Books

Murray Polner reviews Philip Knightley's The First Casualty: The War Correspondent as Hero & Myth-Maker from the Crimea to Iraq (3d ed.; Johns Hopkins, 2004)

Mr. Polner, an army veteran, is the author of No Victory Parades: The Return of the Vietnam Veteran and co-author of Disarmed and Dangerous, a dual biography of the Berrigan brothers. He is the book review editor of trade books for HNN.

This 1975 book, now in its third edition, remains the single most perceptive treatment of journalism in times of war and conflict. That long forgotten progressive senator from California, Hiram Johnson, put it perfectly during World War I: “The first casualty when war comes, is truth.” Hence Knightley’s book's apt title.

In his first edition, Knightley concluded that from Crimean War onward, war correspondents (and other journalists) had “omitted or twisted” their reportage because far too many of them believed that critical reporting or exposing governmental lies would render them unpatriotic or even worse.

During the Gulf War, lies were accepted as facts, such as the unquestioned but widely accepted fabrication that the Patriot had destroyed SCUD missiles or the very popular whopper produced by an influential public relations firm that Saddam was killing incubator babies.

Before invasion of Iraq, it is hard to find mainstream correspondents in the press or on TV critical of the myth of Saddam’s WMDs or his nonexistent ties to 9/11. Nor were many curious about a postwar Iraq, or even challenge the ideological dogmatism and bellicosity of Washington’s well-financed neoconservative clan who insisted the war would be a "cakewalk" which would trigger the growth of democracy throughout the Middle East. With very few honorable exceptions, virtually every syndicated pundit, newspaper, TV and cable station supported the rush to war.

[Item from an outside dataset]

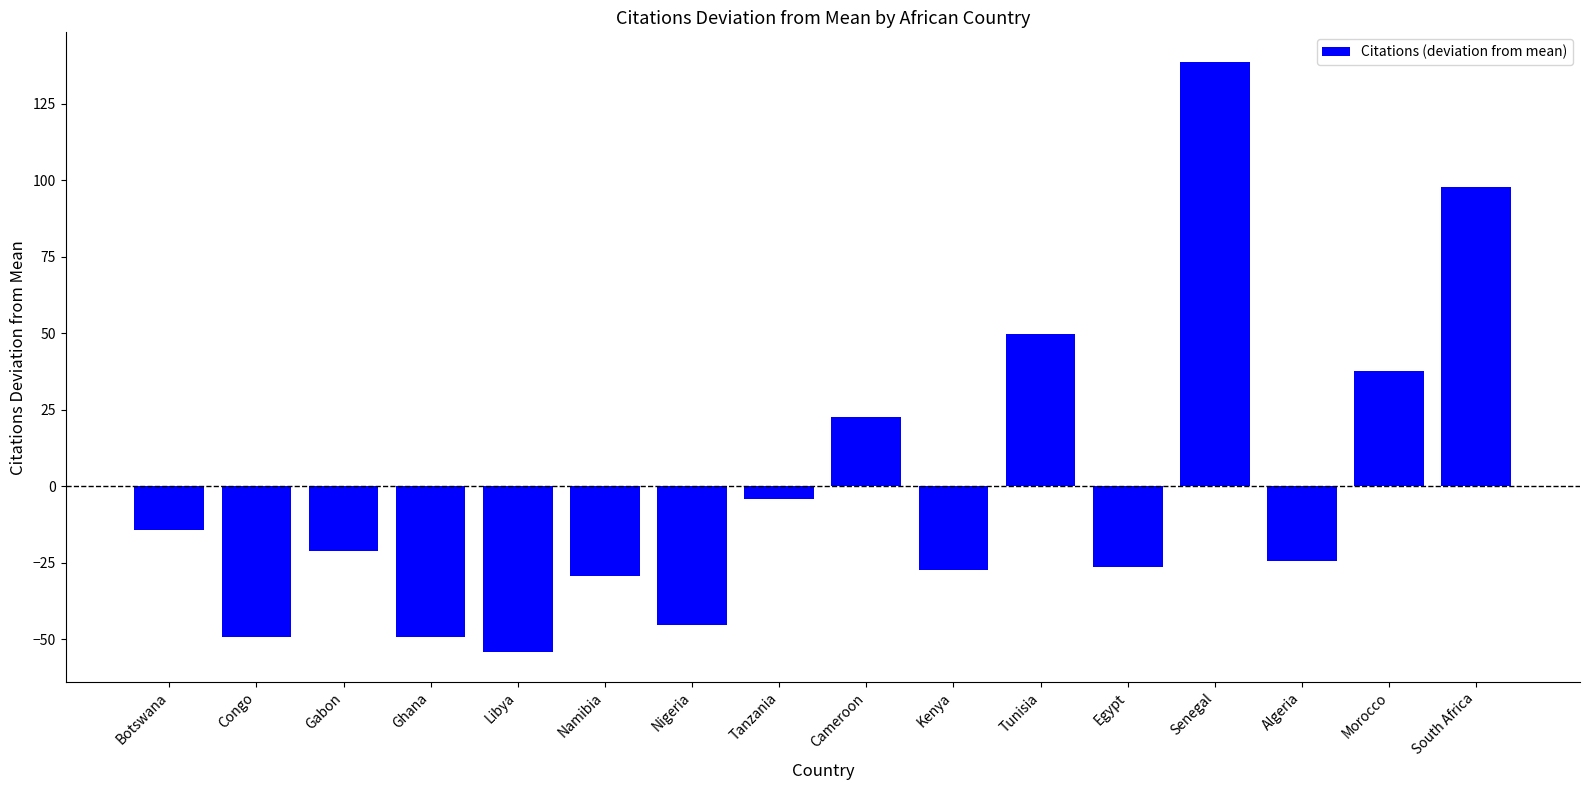

What is the approximate value at Botswana?

-14.4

If Fox-TV regularly echoed the White House’s propaganda line, so did more “objective” mainstream media. They had “wrapped themselves in the flag,” the BBC’s Richard Sambrook told a Columbia “J” school audience.

The staged toppling of Saddam’s statue was accepted as fact as was the Jessica Lynch fable. The media also accepted without much public outcry the government’s lame excuse for refusing to permit photographs of returning coffins of American dead. (To its credit, the New York Times regularly prints their names.) The vast number of Iraqi civilians killed during the war is rarely if ever mentioned. Then, too, the managed concept of “embedded” war correspondents was and remains a way to eliminate independent news reporting from the front. “I was able to find only two instances of embedded correspondents who reported critically on the behavior of U.S. troops they were embedded with and which went against the official account of what had occurred,” says Knightley.

It wasn’t until the occupation turned sour that American journalists and columnists-–but to far lesser degree, TV and cable-—felt brave enough to examine more honestly what was being done in their country’s name. Still, as Michael Massing astutely reported in the New York Review of Books, what had preceded it was too often a shameful period of bad reporting, chauvinism and conformism.

The Vietnam War policy of allowing correspondents and photographers to wander freely during the fighting and report and catch on camera what they saw and not what they were told to say, rightly notes Knightley, “was an aberration. The freedom given to correspondents there to go anywhere, see everything, and write what they liked, is not going to be given again.”

The era of war correspondent as hero is over, predicts Knightley. In the future, their editors and publishers will have to decide if they are to serve as cheerleaders and "mythmakers" subservient to an all-powerful state. 0r, perhaps we’ll have to rely more on the Internet and bloggers, however flawed some may be, as they dig out facts the government wishes to conceal and which may help the rest of us recognize sophisticated efforts to manipulate public opinion. It won’t be easy.